A catequese, a liturgia, a pastoral assumirão a perspectiva libertadora. Multiplicar-se-ão as celebrações da Palavra sem ministro ordenado. Os movimentos perderão a relevância que tinham adquirido, já que o princípio ordenador da Igreja serão as comunidades eclesiais de base. O leigo assumirá relevância maior na coordenação das comunidades e nos ministérios, redimensionando o papel do clero e, por conseguinte, sua preparação nos seminários. A espiritualidade do seguimento de Jesus na relação com a libertação do pobre alimentará a vida cristã. A Vida Religiosa inserida no meio popular se fortalecerá, influenciando as Congregações na sua espiritualidade e missão. As vocações originar-se-ão, de preferência, dos meios populares ou de grupos sintonizados com eles.
A presença da Igreja na Sociedade se tornará mais expressiva e crítica, seja por meio de seus ensinamentos sociais, seja mediante práticas pastorais sociais. Em relação aos meios de comunicação social, privilegiar-se-ão as rádios comunitárias, os programas populares, a presença no meio das camadas mais simples da sociedade. Valorizar-se-á o papel da religiosidade popular, seja sob o aspecto de expressão da vida do povo, seja sob as suas possibilidades libertadoras.

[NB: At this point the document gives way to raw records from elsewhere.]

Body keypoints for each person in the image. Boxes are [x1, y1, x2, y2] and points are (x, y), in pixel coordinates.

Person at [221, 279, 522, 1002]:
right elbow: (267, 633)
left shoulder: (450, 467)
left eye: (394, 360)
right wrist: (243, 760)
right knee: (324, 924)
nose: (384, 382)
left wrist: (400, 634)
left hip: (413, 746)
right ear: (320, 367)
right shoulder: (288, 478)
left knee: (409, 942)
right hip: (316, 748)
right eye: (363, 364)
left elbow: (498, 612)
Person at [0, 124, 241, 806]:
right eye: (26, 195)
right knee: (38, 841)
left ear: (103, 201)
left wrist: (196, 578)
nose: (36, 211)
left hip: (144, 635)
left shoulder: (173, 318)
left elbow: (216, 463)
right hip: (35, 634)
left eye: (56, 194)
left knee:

2. Plausibilidade do cenário
As chances de êxito deste cenário fundam-se na tradição de Medellín-Puebla das últimas três décadas, que conseguiu presença significativa em nosso continente por meio de uma pastoral libertadora, de uma teologia consistente e de um testemunho de vida até o martírio.
As dificuldades vêm por conta da crise das esquerdas e das militâncias com a queda do Socialismo e com as sucessivas derrotas das forças populares. O clima de pós-modernidade e de neoliberalismo não favorece tal cenário.
Numa perspectiva teológica, reconhecem-se o caráter evangélico e a importância da experiência iniciada em Medellín e prosseguida nas últimas décadas. Há, porém, um risco de milenarismo.
CONCLUSÃO
A história nunca está fechada nem aberta arbitrariamente para nenhuma possibilidade. Nada acontece nela por pura fatalidade. Todo evento, mesmo com dose aleatória, pode ser inserido num universo de significado. Esta é nossa tarefa humana e de cristãos. Esta necessita encontrar pontos de apoio. Se num juízo crítico desejamos um cenário, cabe-nos colocar as condições de sua viabilidade. No momento, parece-me que os dois primeiros cenários gozam de maior probabilidade, embora julgue pessoalmente os dois últimos como mais afinados com a proposta evangélica.
Portanto, vários cenários são possíveis. Quando configurados, toca-nos viver dentro deles na coerência de nossas opções, mesmo que não favorecidas por eles. Antes de eles imporem-se, cabe-nos, por conseguinte, colocar as condições que favoreçam aquele cenário que julgamos mais consentâneo com nossa visão de Igreja.